### Work order
The answer must consist of every line from the data that holds "lines".

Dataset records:
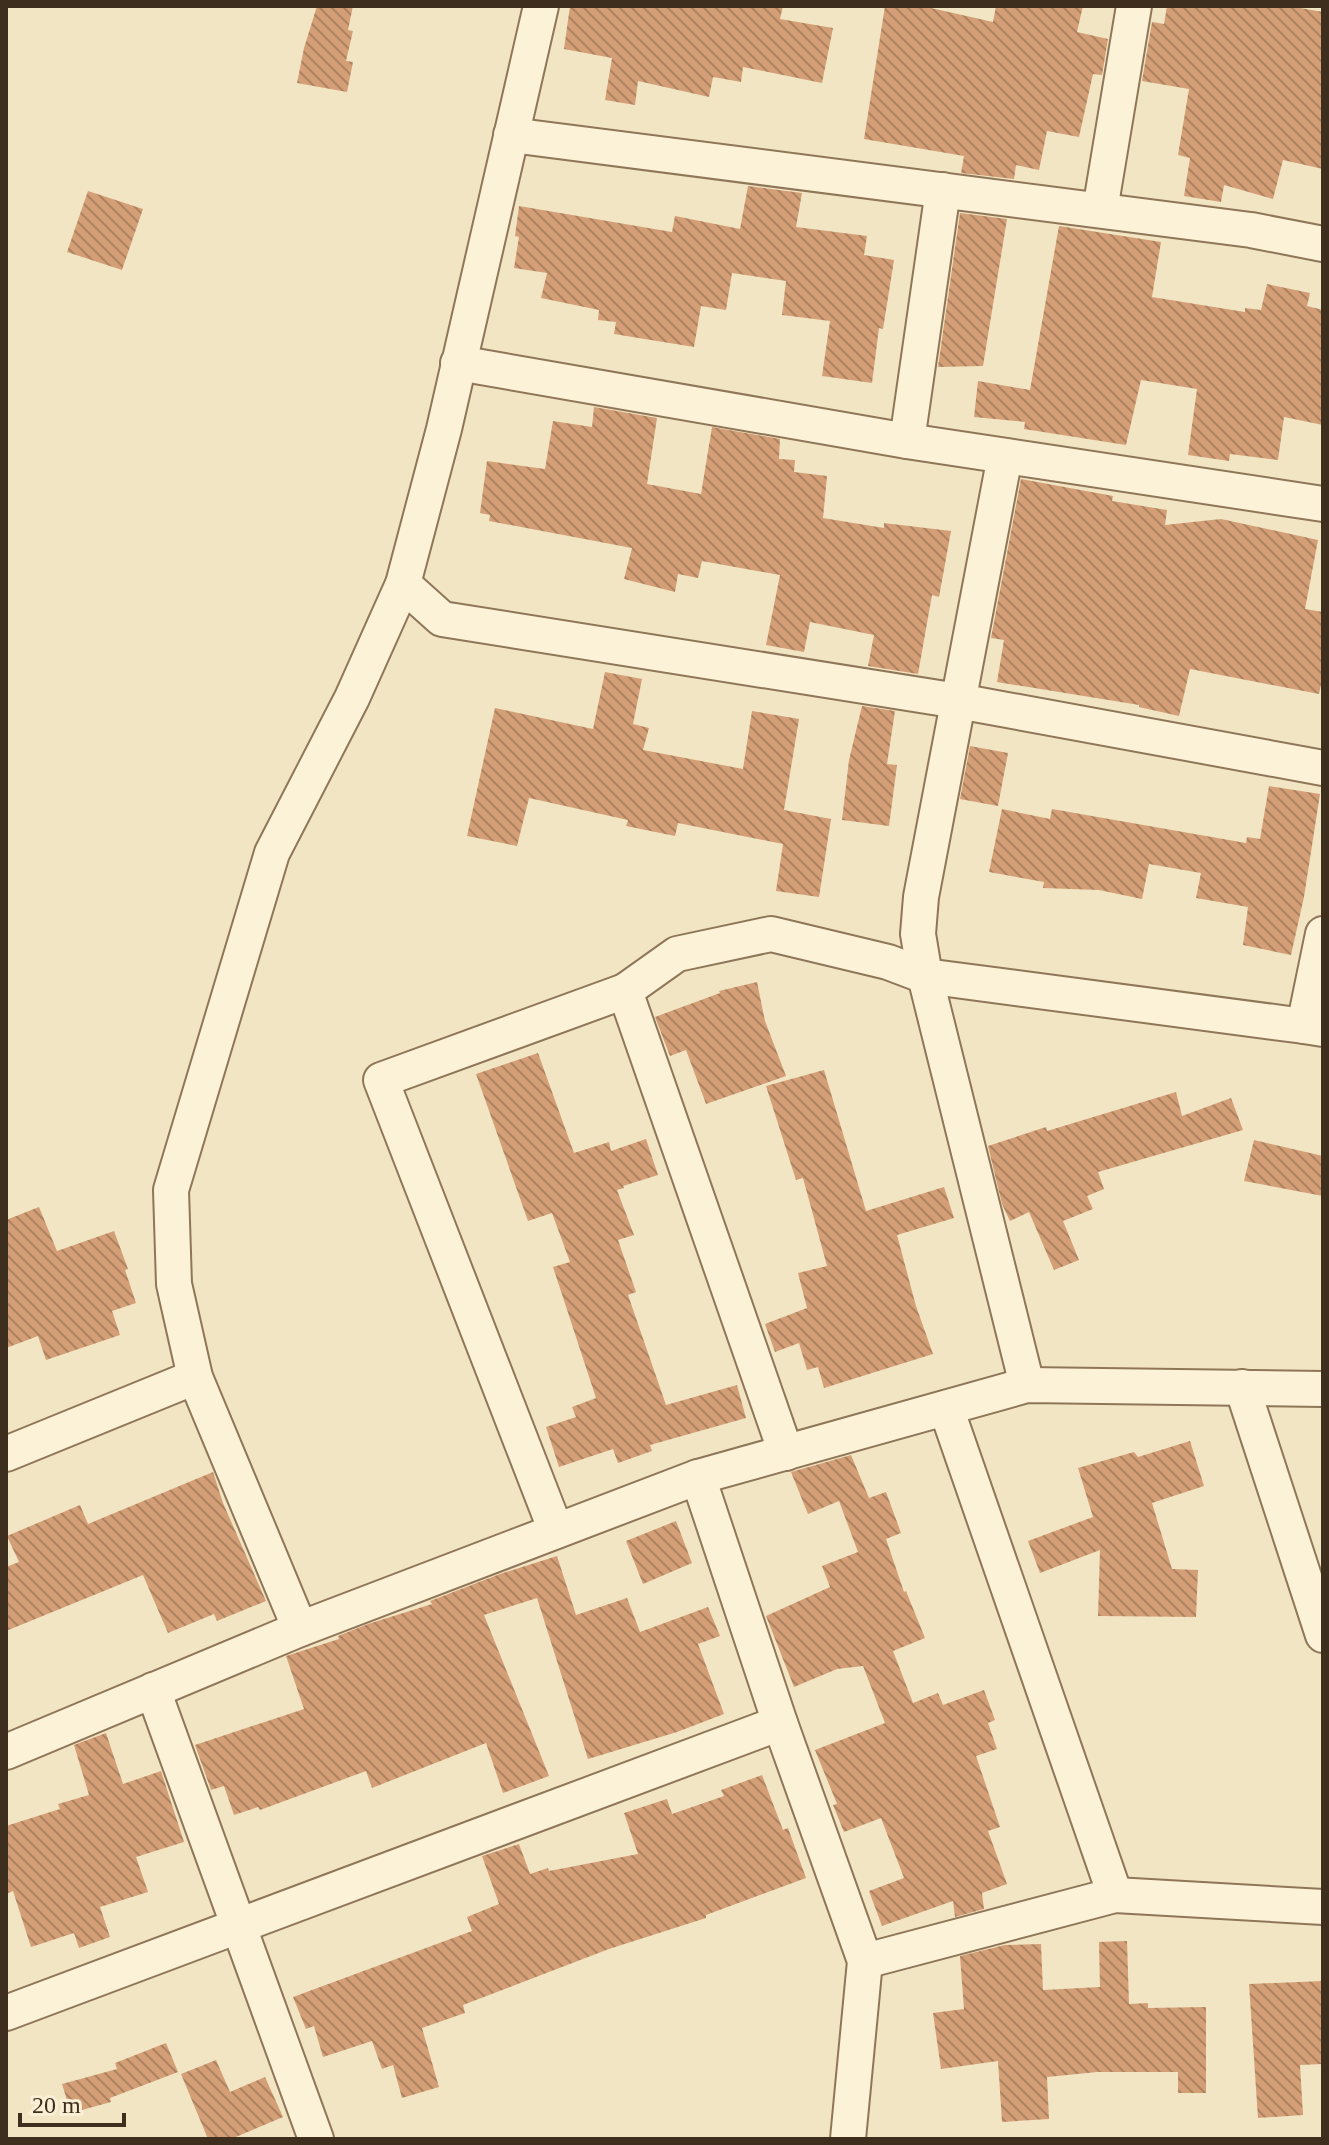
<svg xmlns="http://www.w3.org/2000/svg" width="1329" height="2145" viewBox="0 0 1329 2145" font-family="'Times New Roman',serif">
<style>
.building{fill:url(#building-back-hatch)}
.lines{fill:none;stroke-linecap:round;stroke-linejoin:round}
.minor-casing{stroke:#8f7658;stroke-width:38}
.minor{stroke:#fcf2d8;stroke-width:34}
</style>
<defs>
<pattern id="building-back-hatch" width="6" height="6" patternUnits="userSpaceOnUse" patternTransform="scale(2)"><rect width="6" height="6" fill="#d49f76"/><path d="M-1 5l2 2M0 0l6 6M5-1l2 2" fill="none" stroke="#ad8260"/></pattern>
</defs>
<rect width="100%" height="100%" fill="#f2e5c3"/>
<g class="building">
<path d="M 317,6 L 353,6 L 348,30 L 353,31 L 346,61 L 353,62 L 347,92 L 297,83 L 304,48 Z"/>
<path d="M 570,6 L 783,6 L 780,19 L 833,28 L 822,83 L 743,67 L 741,82 L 713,77 L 709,97 L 638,81 L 635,105 L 605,100 L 612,58 L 564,49 Z"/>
<path d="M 885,6 L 922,6 L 993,22 L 996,6 L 1083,6 L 1077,32 L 1108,39 L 1102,75 L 1093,74 L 1079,137 L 1047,131 L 1039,170 L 1016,165 L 1014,179 L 961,173 L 964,156 L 864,139 Z"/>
<path d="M 1167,6 L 1289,6 L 1323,12 L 1323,169 L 1283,160 L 1273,199 L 1224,185 L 1221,202 L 1184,196 L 1190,158 L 1178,155 L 1189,89 L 1142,81 L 1152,22 L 1164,24 Z"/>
<path d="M 748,186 L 802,193 L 796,227 L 867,236 L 864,255 L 894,260 L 883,329 L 879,328 L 872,383 L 822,376 L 830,321 L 782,315 L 786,281 L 732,273 L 726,310 L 701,306 L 694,347 L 614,334 L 616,322 L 598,320 L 599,310 L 541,298 L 547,273 L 514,268 L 519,237 L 515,236 L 519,206 L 672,232 L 675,216 L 740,229 Z"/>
<path d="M 88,191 L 143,209 L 122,270 L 67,252 Z"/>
<path d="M 960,213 L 1007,219 L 983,366 L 938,367 Z"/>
<path d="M 1059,226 L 1161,242 L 1152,297 L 1245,312 L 1245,308 L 1261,310 L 1267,284 L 1310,293 L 1307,306 L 1323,310 L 1323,425 L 1284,417 L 1278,460 L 1230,454 L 1229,461 L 1188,455 L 1197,389 L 1141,380 L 1126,445 L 1024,429 L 1025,422 L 974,417 L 978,381 L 1030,390 Z"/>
<path d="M 594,407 L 657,418 L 647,484 L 701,494 L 712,427 L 780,439 L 779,459 L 795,460 L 794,472 L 827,476 L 823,518 L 884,528 L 884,523 L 951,531 L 939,597 L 932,595 L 918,674 L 868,666 L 874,635 L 810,622 L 804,652 L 766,645 L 780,575 L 702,561 L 698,578 L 678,574 L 675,592 L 624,579 L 632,548 L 489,521 L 490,515 L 480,513 L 487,461 L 545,469 L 553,421 L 592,427 Z"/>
<path d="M 1021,479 L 1113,496 L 1112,501 L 1167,510 L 1165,525 L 1221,519 L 1318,540 L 1305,609 L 1323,612 L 1323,676 L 1319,694 L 1190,669 L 1179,716 L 1139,707 L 1139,705 L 997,682 L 1004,640 L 991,638 Z"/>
<path d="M 605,672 L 642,679 L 633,724 L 649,728 L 643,750 L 743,769 L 752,711 L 799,719 L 784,810 L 831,819 L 819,897 L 776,891 L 783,844 L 678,823 L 675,836 L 626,826 L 628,820 L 529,798 L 517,846 L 467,836 L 495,708 L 593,729 Z"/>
<path d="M 862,706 L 895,711 L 887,764 L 897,765 L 889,826 L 842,820 L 849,760 Z"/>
<path d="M 970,746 L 1008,753 L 998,806 L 960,799 Z"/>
<path d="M 1269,786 L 1320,794 L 1304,897 L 1291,955 L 1243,945 L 1248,907 L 1196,898 L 1201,873 L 1149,864 L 1142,899 L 1099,890 L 1043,888 L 1044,882 L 989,872 L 1002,809 L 1050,819 L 1052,809 L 1246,843 L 1247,837 L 1260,839 Z"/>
<path d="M 757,982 L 765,1021 L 786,1076 L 706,1104 L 686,1050 L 670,1056 L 655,1017 L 720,993 L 719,991 Z"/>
<path d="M 538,1053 L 574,1153 L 609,1142 L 611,1151 L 646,1139 L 658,1175 L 623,1186 L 624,1188 L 617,1190 L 634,1235 L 618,1240 L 636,1292 L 628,1295 L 666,1405 L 737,1385 L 746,1418 L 650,1445 L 652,1451 L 618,1463 L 613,1449 L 559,1467 L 546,1427 L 576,1417 L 572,1407 L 596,1398 L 553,1267 L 570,1262 L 552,1213 L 528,1221 L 476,1074 Z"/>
<path d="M 824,1070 L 866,1211 L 944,1187 L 954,1218 L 897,1235 L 916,1306 L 933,1354 L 824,1388 L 818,1367 L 807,1370 L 799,1343 L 775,1352 L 765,1324 L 807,1308 L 798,1273 L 827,1266 L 803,1178 L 796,1180 L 766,1086 Z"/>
<path d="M 1176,1092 L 1182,1116 L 1231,1098 L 1243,1130 L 1098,1172 L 1104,1189 L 1087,1196 L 1093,1209 L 1063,1221 L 1079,1260 L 1054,1270 L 1029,1212 L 1010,1221 L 1002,1204 L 988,1146 L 1046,1127 L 1047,1131 Z"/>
<path d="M 1254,1140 L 1323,1156 L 1323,1196 L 1244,1181 Z"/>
<path d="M 39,1207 L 57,1251 L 114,1231 L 128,1269 L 125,1270 L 136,1303 L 112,1311 L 120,1335 L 46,1360 L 38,1336 L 6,1348 L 6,1220 Z"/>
<path d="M 1190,1441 L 1204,1486 L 1152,1503 L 1172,1569 L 1198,1570 L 1196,1617 L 1098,1616 L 1100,1550 L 1040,1573 L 1028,1541 L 1093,1517 L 1078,1468 L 1134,1452 L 1138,1457 Z"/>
<path d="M 851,1455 L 869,1498 L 886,1492 L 901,1533 L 886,1539 L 904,1592 L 906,1591 L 925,1638 L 893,1651 L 913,1703 L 938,1693 L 943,1705 L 984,1690 L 995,1720 L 988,1723 L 997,1749 L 976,1756 L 1000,1827 L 988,1831 L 1007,1884 L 982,1893 L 984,1909 L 955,1917 L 953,1901 L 882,1926 L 869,1891 L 904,1878 L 881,1818 L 844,1832 L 833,1805 L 837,1804 L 815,1750 L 885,1723 L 863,1666 L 837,1669 L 794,1687 L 766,1616 L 830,1587 L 822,1566 L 858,1552 L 839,1501 L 808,1514 L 791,1472 Z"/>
<path d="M 213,1472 L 223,1503 L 266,1601 L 217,1621 L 214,1614 L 168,1633 L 143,1575 L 6,1631 L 6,1567 L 19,1562 L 7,1536 L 80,1505 L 88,1524 Z"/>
<path d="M 676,1521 L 692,1563 L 643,1584 L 626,1541 Z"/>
<path d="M 557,1556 L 576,1615 L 627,1598 L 640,1632 L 708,1607 L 720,1636 L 698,1644 L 724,1714 L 677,1732 L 588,1759 L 537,1598 L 484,1615 L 549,1776 L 503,1793 L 486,1743 L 372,1788 L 366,1771 L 260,1810 L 258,1807 L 234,1815 L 224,1786 L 211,1790 L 195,1745 L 304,1709 L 286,1656 L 339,1639 L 338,1636 L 368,1624 L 432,1604 L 430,1601 L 500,1574 Z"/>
<path d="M 106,1733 L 123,1784 L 161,1771 L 184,1842 L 136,1857 L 148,1892 L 100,1907 L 110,1937 L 79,1948 L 74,1933 L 31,1947 L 13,1891 L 6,1894 L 6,1826 L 60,1809 L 58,1804 L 89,1795 L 74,1745 Z"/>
<path d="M 762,1775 L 783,1830 L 788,1828 L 806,1878 L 706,1915 L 706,1918 L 609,1949 L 463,2005 L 465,2013 L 422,2028 L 439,2087 L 402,2098 L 393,2065 L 382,2069 L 372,2041 L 323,2057 L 314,2026 L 306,2029 L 293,1997 L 472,1931 L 467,1917 L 499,1904 L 482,1856 L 519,1844 L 530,1874 L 548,1868 L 549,1871 L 638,1854 L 624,1813 L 667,1799 L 672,1814 L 724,1796 L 721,1790 Z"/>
<path d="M 1127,1941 L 1129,2004 L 1148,2003 L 1148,2008 L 1206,2007 L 1206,2093 L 1178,2093 L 1178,2072 L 1097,2072 L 1047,2077 L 1049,2119 L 1002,2122 L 998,2061 L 941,2069 L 933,2013 L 964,2009 L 960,1956 L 1005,1945 L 1041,1944 L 1043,1990 L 1100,1987 L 1099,1942 Z"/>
<path d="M 1323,1981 L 1323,2064 L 1300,2065 L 1303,2115 L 1258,2118 L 1249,1984 Z"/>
<path d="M 166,2043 L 178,2072 L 110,2098 L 111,2102 L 71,2113 L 62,2084 L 117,2069 L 115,2063 Z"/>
<path d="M 216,2060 L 230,2092 L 265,2077 L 283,2117 L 231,2139 L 208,2139 L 181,2074 Z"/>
</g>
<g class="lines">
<defs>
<g id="minor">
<path d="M 511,135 L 1251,230 L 1323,244"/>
<path d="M 1100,210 L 1134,6"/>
<path d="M 458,363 L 907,441 L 1323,504"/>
<path d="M 907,441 L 943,190"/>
<path d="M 1005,456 L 921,897 L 918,934 L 925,976 L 1027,1385"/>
<path d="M 403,584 L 442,619 L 958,701 L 1323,768"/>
<path d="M 1323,934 L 1304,1026 L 1323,1029"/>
<path d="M 1242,1387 L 1323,1635"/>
<path d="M 946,1408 L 1115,1895"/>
<path d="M 786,1453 L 625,991 L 677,954 L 771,934 L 888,962 L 925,976 L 1304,1026"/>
<path d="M 6,1454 L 195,1377"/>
<path d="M 698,1477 L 780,1723 L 865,1961 L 848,2139"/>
<path d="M 556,1531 L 381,1080 L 625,991"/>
<path d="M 300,1629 L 195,1377 L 174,1284 L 171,1190 L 272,853 L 352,698 L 403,584 L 444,429 L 541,6"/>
<path d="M 153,1690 L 316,2139"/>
<path d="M 6,1752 L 300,1629 L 698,1477 L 1027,1385 L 1323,1389"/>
<path d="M 865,1961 L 1115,1895 L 1323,1907"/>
<path d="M 6,2013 L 780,1723"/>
</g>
</defs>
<use href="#minor" class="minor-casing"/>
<use href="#minor" class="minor"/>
</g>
<rect width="1329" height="2145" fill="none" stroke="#3d2e1d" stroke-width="16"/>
<path d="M20 2113v12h104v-12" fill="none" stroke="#3d2e1d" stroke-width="4"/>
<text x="32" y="2113" font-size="24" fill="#3d2e1d" stroke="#f9efd4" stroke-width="6" paint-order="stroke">20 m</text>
</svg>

### Solution to the problem
.lines{fill:none;stroke-linecap:round;stroke-linejoin:round}
<g class="lines">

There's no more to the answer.